Youth vs. Cancer
The theory goes like this: Metabolism in all mammals is not 100% efficient. Oxygen is actually a very toxic chemical that produces free radicals, which can be very destructive. Same goes for sugar. When we break down sugar and use oxygen to generate energy (ATP), our cells inevitably generate free radicals, which is a waste/unwanted substance. The main defense mechanism against free radicals are antioxidants. If the cell lacks antioxidants (usually it does), these free radicals attack lipids, proteins, and more importantly, DNA. The cell tries to repair DNA, but the process is not perfect. Over the years, due to our own metabolism, we acquire cumulative DNA damage, and the longer we live, the more chances that some key proteins are mutated, and we get cancer.
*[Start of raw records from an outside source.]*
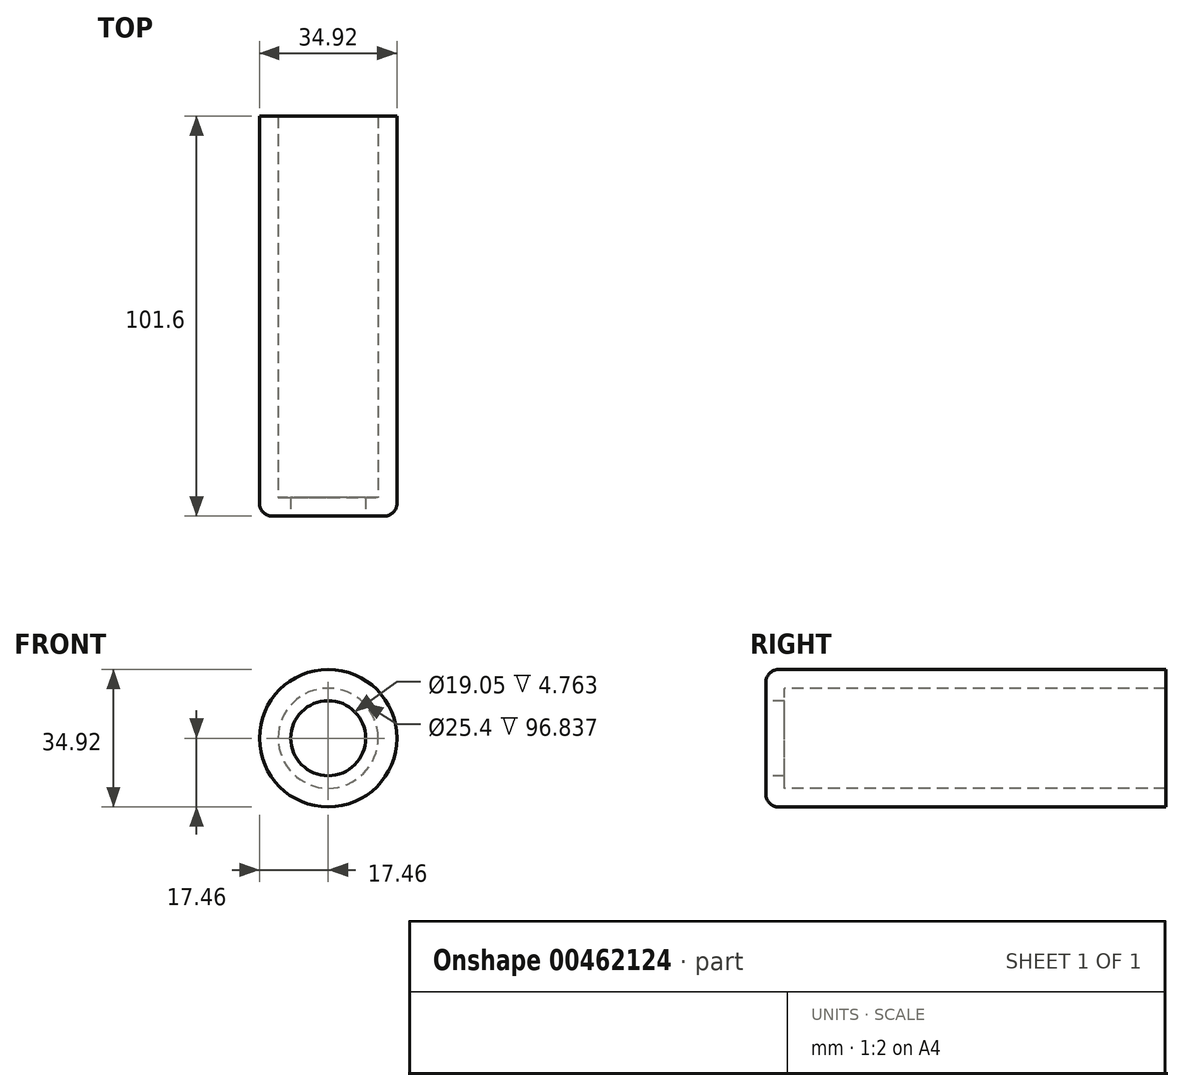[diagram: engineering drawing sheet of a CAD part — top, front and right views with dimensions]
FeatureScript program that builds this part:
annotation { "Feature Type Name" : "Feature", "Feature Type Description" : "" }
export const myFeature = defineFeature(function(context is Context, id is Id, definition is map)
    precondition{}
    {
        {
            var Q0;
            Q0=qCreatedBy(makeId("Right.planeOp"),FACE);
            var sketch = newSketch(context, id + "F0", { "sketchPlane" : qUnion([Q0])});
            skLineSegment(sketch, "E0", {"start": v(0, 0) * mm, "end": v(102.03, 0) * mm, "construction": true});
            skLineSegment(sketch, "E1.bottom", {"start": v(4.76, 12.7) * mm, "end": v(101.6, 12.7) * mm});
            skLineSegment(sketch, "E1.top", {"start": v(3.17, 17.46) * mm, "end": v(101.6, 17.46) * mm});
            skLineSegment(sketch, "E1.left", {"start": v(0, 12.7) * mm, "end": v(0, 14.29) * mm});
            skLineSegment(sketch, "E1.right", {"start": v(101.6, 12.7) * mm, "end": v(101.6, 17.46) * mm});
            skLineSegment(sketch, "E2", {"start": v(0, 12.7) * mm, "end": v(0, 9.52) * mm});
            skLineSegment(sketch, "E3", {"start": v(0, 9.52) * mm, "end": v(4.76, 9.52) * mm});
            skLineSegment(sketch, "E4", {"start": v(4.76, 9.52) * mm, "end": v(4.76, 12.7) * mm});
            skPoint(sketch, "E5.visualSharp", {"position": v(0, 17.46) * mm});
            skArc(sketch, "E5.filletArc", {"start": v(3.17, 17.46) * mm, "mid": v(0.93, 16.53) * mm, "end": v(0, 14.29) * mm});
            skSolve(sketch);
        }
        {
            var Q0;
            Q0 = qSketchRegion(id + "F0", true);
            var Q1;
            Q1=sQuery(id+"F0.wireOp",EDGE,"E0");
            revolve(context, id + "F1", {"entities" : qUnion([Q0]), "axis" : qUnion([Q1]), "revolveType" : RevolveType.FULL});
        }
    });
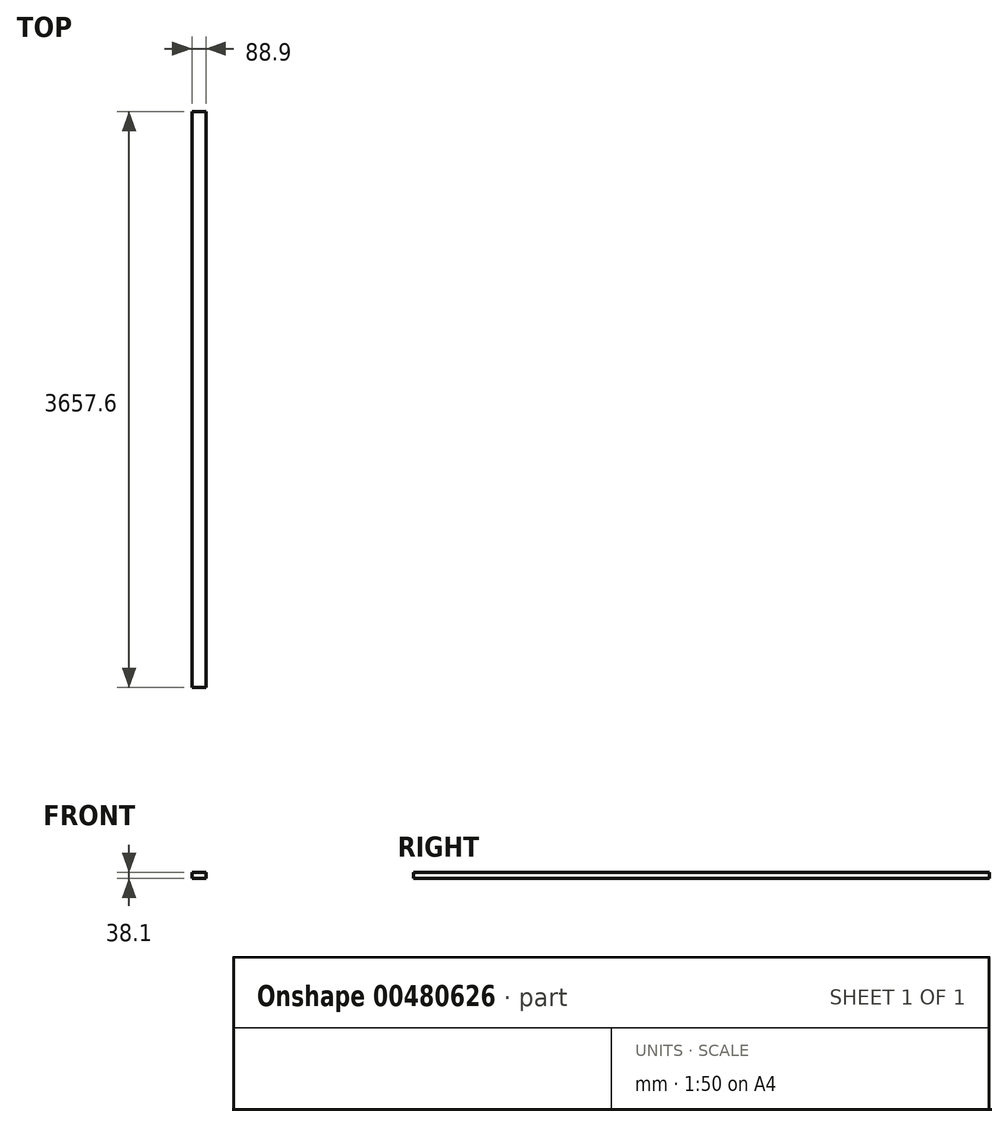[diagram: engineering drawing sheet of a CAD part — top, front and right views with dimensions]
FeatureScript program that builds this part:
annotation { "Feature Type Name" : "Feature", "Feature Type Description" : "" }
export const myFeature = defineFeature(function(context is Context, id is Id, definition is map)
    precondition{}
    {
        {
            var Q0;
            Q0=qCreatedBy(makeId("Front.planeOp"),FACE);
            var sketch = newSketch(context, id + "F0", { "sketchPlane" : qUnion([Q0])});
            skLineSegment(sketch, "E0.bottom", {"start": v(0, 0) * mm, "end": v(88.9, 0) * mm});
            skLineSegment(sketch, "E0.top", {"start": v(0, 38.1) * mm, "end": v(88.9, 38.1) * mm});
            skLineSegment(sketch, "E0.left", {"start": v(0, 0) * mm, "end": v(0, 38.1) * mm});
            skLineSegment(sketch, "E0.right", {"start": v(88.9, 0) * mm, "end": v(88.9, 38.1) * mm});
            skSolve(sketch);
        }
        {
            var Q0;
            Q0=makeQuery(id+"F0.imprint","IMPRINT",FACE,{"disambiguationData":[TD([[makeQuery(id+"F0.imprint","IMPRINT",EDGE,{"derivedFrom":sQuery(id+"F0.wireOp",EDGE,"E0.bottom")}),1.0]])]});
            extrude(context, id + "F1", {"entities" : qUnion([Q0]), "endBound" : BoundingType.SYMMETRIC, "depth" : 3657.6 * mm});
        }
    });
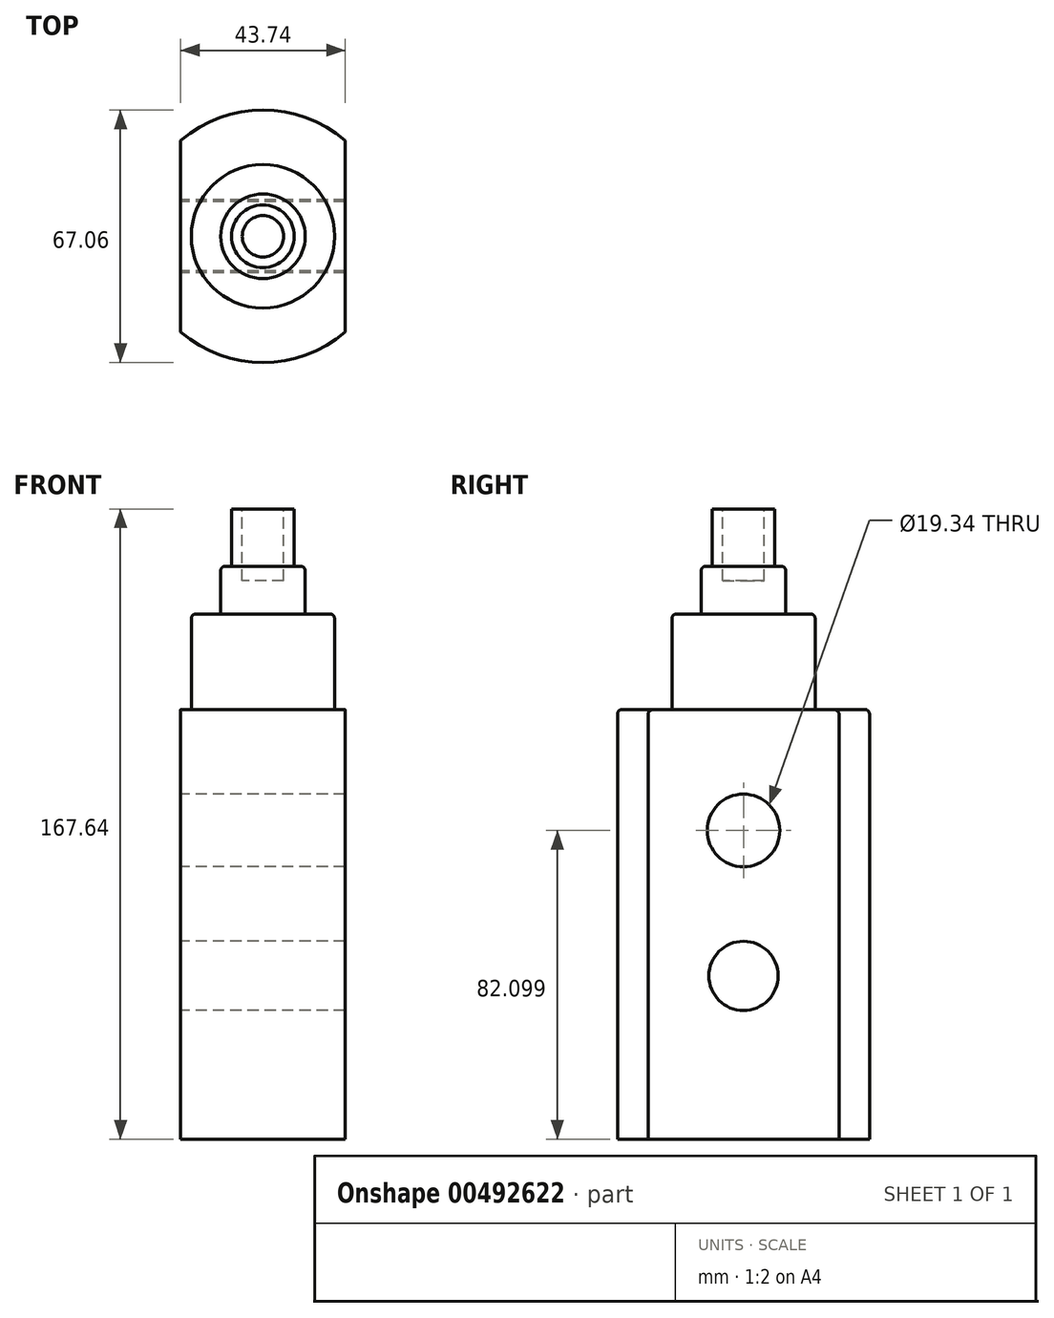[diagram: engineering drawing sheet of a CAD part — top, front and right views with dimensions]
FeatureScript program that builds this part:
annotation { "Feature Type Name" : "Feature", "Feature Type Description" : "" }
export const myFeature = defineFeature(function(context is Context, id is Id, definition is map)
    precondition{}
    {
        {
            var Q0;
            Q0=qCreatedBy(makeId("Top.planeOp"),FACE);
            var sketch = newSketch(context, id + "F0", { "sketchPlane" : qUnion([Q0])});
            skCircle(sketch, "E0", {"center": v(0, 0) * mm, "radius": 33.53 * mm});
            skSolve(sketch);
        }
        {
            var Q0;
            Q0 = qSketchRegion(id + "F0", true);
            extrude(context, id + "F1", {"entities" : qUnion([Q0]), "depth" : 114.3 * mm});
        }
        {
            var Q0;
            Q0=makeQuery(id+"F1.opExtrude","CAP_FACE",FACE,{"disambiguationData":[OSD([sQuery(id+"F0.wireOp",EDGE,"E0")])],"isStart":false});
            var sketch = newSketch(context, id + "F2", { "sketchPlane" : qUnion([Q0])});
            skCircle(sketch, "E1", {"center": v(0, 0) * mm, "radius": 19.06 * mm});
            skSolve(sketch);
        }
        {
            var Q0;
            Q0 = qSketchRegion(id + "F2", true);
            extrude(context, id + "F3", {"entities" : qUnion([Q0]), "operationType" : NewBodyOperationType.ADD, "depth" : 25.4 * mm});
        }
        {
            var Q0;
            Q0=makeQuery(id+"F3.opExtrude","CAP_FACE",FACE,{"disambiguationData":[OSD([sQuery(id+"F2.wireOp",EDGE,"E1")])],"isStart":false});
            var sketch = newSketch(context, id + "F4", { "sketchPlane" : qUnion([Q0])});
            skCircle(sketch, "E2", {"center": v(0, 0) * mm, "radius": 11.26 * mm});
            skSolve(sketch);
        }
        {
            var Q0;
            Q0=makeQuery(id+"F4.imprint","IMPRINT",FACE,{"disambiguationData":[TD([[makeQuery(id+"F4.imprint","IMPRINT",EDGE,{"derivedFrom":sQuery(id+"F4.wireOp",EDGE,"E2")}),1.0]])]});
            extrude(context, id + "F5", {"entities" : qUnion([Q0]), "operationType" : NewBodyOperationType.ADD, "depth" : 12.7 * mm});
        }
        {
            var Q0;
            Q0=makeQuery(id+"F5.opExtrude","CAP_FACE",FACE,{"disambiguationData":[OSD([sQuery(id+"F4.wireOp",EDGE,"E2")])],"isStart":false});
            var sketch = newSketch(context, id + "F6", { "sketchPlane" : qUnion([Q0])});
            skCircle(sketch, "E3", {"center": v(0, 0) * mm, "radius": 8.35 * mm});
            skSolve(sketch);
        }
        {
            var Q0;
            Q0 = qSketchRegion(id + "F6", true);
            extrude(context, id + "F7", {"entities" : qUnion([Q0]), "operationType" : NewBodyOperationType.ADD, "depth" : 2.54 * mm});
        }
        {
            var Q0;
            Q0=makeQuery(id+"F7.opExtrude","CAP_FACE",FACE,{"disambiguationData":[OSD([sQuery(id+"F6.wireOp",EDGE,"E3")])],"isStart":false});
            var sketch = newSketch(context, id + "F8", { "sketchPlane" : qUnion([Q0])});
            skCircle(sketch, "E4", {"center": v(0, 0) * mm, "radius": 8.35 * mm});
            skSolve(sketch);
        }
        {
            var Q0;
            Q0 = qSketchRegion(id + "F8", true);
            extrude(context, id + "F9", {"entities" : qUnion([Q0]), "operationType" : NewBodyOperationType.ADD, "depth" : 12.7 * mm});
        }
        {
            var Q0;
            Q0=makeQuery(id+"F9.opExtrude","CAP_FACE",FACE,{"disambiguationData":[OSD([sQuery(id+"F8.wireOp",EDGE,"E4")])],"isStart":false});
            var sketch = newSketch(context, id + "F10", { "sketchPlane" : qUnion([Q0])});
            skCircle(sketch, "E5", {"center": v(0, 0) * mm, "radius": 5.5 * mm});
            skSolve(sketch);
        }
        {
            var Q0;
            Q0=makeQuery(id+"F1.opExtrude","CAP_FACE",FACE,{"disambiguationData":[OSD([sQuery(id+"F0.wireOp",EDGE,"E0")])],"isStart":false});
            var sketch = newSketch(context, id + "F11", { "sketchPlane" : qUnion([Q0])});
            skLineSegment(sketch, "E6.bottom", {"start": v(21.87, 37.13) * mm, "end": v(39.14, 37.13) * mm});
            skLineSegment(sketch, "E6.top", {"start": v(21.87, -40.3) * mm, "end": v(39.14, -40.3) * mm});
            skLineSegment(sketch, "E6.left", {"start": v(21.87, 37.13) * mm, "end": v(21.87, -40.3) * mm});
            skLineSegment(sketch, "E6.right", {"start": v(39.14, 37.13) * mm, "end": v(39.14, -40.3) * mm});
            skSolve(sketch);
        }
        {
            var Q0;
            {var subQ4=sQuery(id+"F11.wireOp",EDGE,"E6.bottom");Q0=makeQuery(id+"F11.imprint","IMPRINT",FACE,{"disambiguationData":[TD([[makeQuery(id+"F11.imprint","IMPRINT",EDGE,{"derivedFrom":subQ4}),-1.0]])]});}
            var Q1;
            {var subQ0=sQuery(id+"F11.wireOp",EDGE,"E6.left");var subQ1=makeQuery(id+"F1.opExtrude","CAP_EDGE",EDGE,{"disambiguationData":[OSD([sQuery(id+"F0.wireOp",EDGE,"E0")])],"isStart":false});var subQ2=makeQuery(id+"F11.imprint","INTERSECT",VERTEX,{"disambiguationData":[OD(0.0)],"derivedFrom":[subQ1,subQ0]});Q1=makeQuery(id+"F11.imprint","IMPRINT",FACE,{"disambiguationData":[TD([[makeQuery(id+"F11.imprint","IMPRINT",EDGE,{"disambiguationData":[TD([[subQ2,-1.0]])],"derivedFrom":subQ0}),1.0]])]});}
            extrude(context, id + "F12", {"entities" : qUnion([Q0, Q1]), "operationType" : NewBodyOperationType.REMOVE, "oppositeDirection" : true, "depth" : 114.3 * mm});
        }
        {
            var Q0;
            Q0=makeQuery(id+"F1.opExtrude","CAP_FACE",FACE,{"disambiguationData":[OSD([sQuery(id+"F0.wireOp",EDGE,"E0")])],"isStart":false});
            var sketch = newSketch(context, id + "F13", { "sketchPlane" : qUnion([Q0])});
            skLineSegment(sketch, "E7.bottom", {"start": v(-21.87, 25.41) * mm, "end": v(-43.75, 25.41) * mm});
            skLineSegment(sketch, "E7.top", {"start": v(-21.87, -40.3) * mm, "end": v(-43.75, -40.3) * mm});
            skLineSegment(sketch, "E7.left", {"start": v(-21.87, 25.41) * mm, "end": v(-21.87, -40.3) * mm});
            skLineSegment(sketch, "E7.right", {"start": v(-43.75, 25.41) * mm, "end": v(-43.75, -40.3) * mm});
            skSolve(sketch);
        }
        {
            var Q0;
            Q0 = qSketchRegion(id + "F13", true);
            extrude(context, id + "F14", {"entities" : qUnion([Q0]), "operationType" : NewBodyOperationType.REMOVE, "oppositeDirection" : true, "depth" : 114.3 * mm});
        }
        {
            var Q0;
            Q0=makeQuery(id+"F14.boolean.opBoolean","COPY",FACE,{"derivedFrom":makeQuery(id+"F14.opExtrude","SWEPT_FACE",FACE,{"disambiguationData":[OSD([sQuery(id+"F13.wireOp",EDGE,"E7.left")])]})});
            var sketch = newSketch(context, id + "F15", { "sketchPlane" : qUnion([Q0])});
            skCircle(sketch, "E8", {"center": v(0, 82.1) * mm, "radius": 9.67 * mm});
            skCircle(sketch, "E9", {"center": v(0, 43.42) * mm, "radius": 9.2 * mm});
            skSolve(sketch);
        }
        {
            var Q0;
            Q0 = qSketchRegion(id + "F15", true);
            extrude(context, id + "F16", {"entities" : qUnion([Q0]), "operationType" : NewBodyOperationType.REMOVE, "oppositeDirection" : true, "depth" : 101.6 * mm});
        }
        {
            var Q0;
            Q0=makeQuery(id+"F3.opExtrude","CAP_EDGE",EDGE,{"disambiguationData":[OSD([sQuery(id+"F2.wireOp",EDGE,"E1")])],"isStart":false});
            fillet(context, id + "F17", {"entities" : qUnion([Q0]), "radius" : 1.27 * mm, "tangentPropagation" : true, "allowEdgeOverflow" : false});
        }
        {
            var Q0;
            Q0=makeQuery(id+"F5.opExtrude","CAP_EDGE",EDGE,{"disambiguationData":[OSD([sQuery(id+"F4.wireOp",EDGE,"E2")])],"isStart":false});
            fillet(context, id + "F18", {"entities" : qUnion([Q0]), "radius" : 1.27 * mm, "tangentPropagation" : true, "allowEdgeOverflow" : false});
        }
        {
            var Q0;
            Q0=makeQuery(id+"F14.boolean.opBoolean","SPLIT",EDGE,{"disambiguationData":[OD(0.0)],"derivedFrom":makeQuery(id+"F1.opExtrude","CAP_EDGE",EDGE,{"disambiguationData":[OSD([sQuery(id+"F0.wireOp",EDGE,"E0")])],"isStart":false})});
            var Q1;
            Q1=makeQuery(id+"F14.boolean.opBoolean","SPLIT",EDGE,{"disambiguationData":[OD(1.0)],"derivedFrom":makeQuery(id+"F1.opExtrude","CAP_EDGE",EDGE,{"disambiguationData":[OSD([sQuery(id+"F0.wireOp",EDGE,"E0")])],"isStart":false})});
            fillet(context, id + "F19", {"entities" : qUnion([Q0, Q1]), "radius" : 1.27 * mm, "tangentPropagation" : true, "allowEdgeOverflow" : false});
        }
        {
            var Q0;
            Q0 = qSketchRegion(id + "F10", true);
            extrude(context, id + "F20", {"entities" : qUnion([Q0]), "operationType" : NewBodyOperationType.REMOVE, "oppositeDirection" : true, "depth" : 19.05 * mm});
        }
    });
Apart from antioxidants, cell cycle regulation, DNA repair, another mechanism exists to protect us from inevitable cancer: aging.
As we get older, and accumulate DNA damage, our stem cells sense this happening, and put limits on their own reproductive potential. They slow their own cell replication to move themselves as far back from cancer as possible (fast replication). As a result, our tissue does not turnover as fast, hence our skin gets wrinkled, our immune system weakens, etc... Whether we remain young and have a high risk of cancer, or age very fast and be protected from cancer is a balance intrinsic to each and every one of us. Dogs get cancers at a very early age because their metabolic rate is incredibly fast, and they develop DNA damage much faster. However, your lifestyle can edit that balance. If you have a healthy diet low in sugar, high in antioxidants, in theory you can reduce DNA damage, keeping your DNA looking younger, and reducing risk of cancer when you are older, and prevent aging at a young age. Other things you can do is a long topic of discussion, but generally eat less sugars, eat "healthy", have a low basal metabolic rate, avoid radiation exposure, have good DNA repair genes, and don't stress (cell stress response).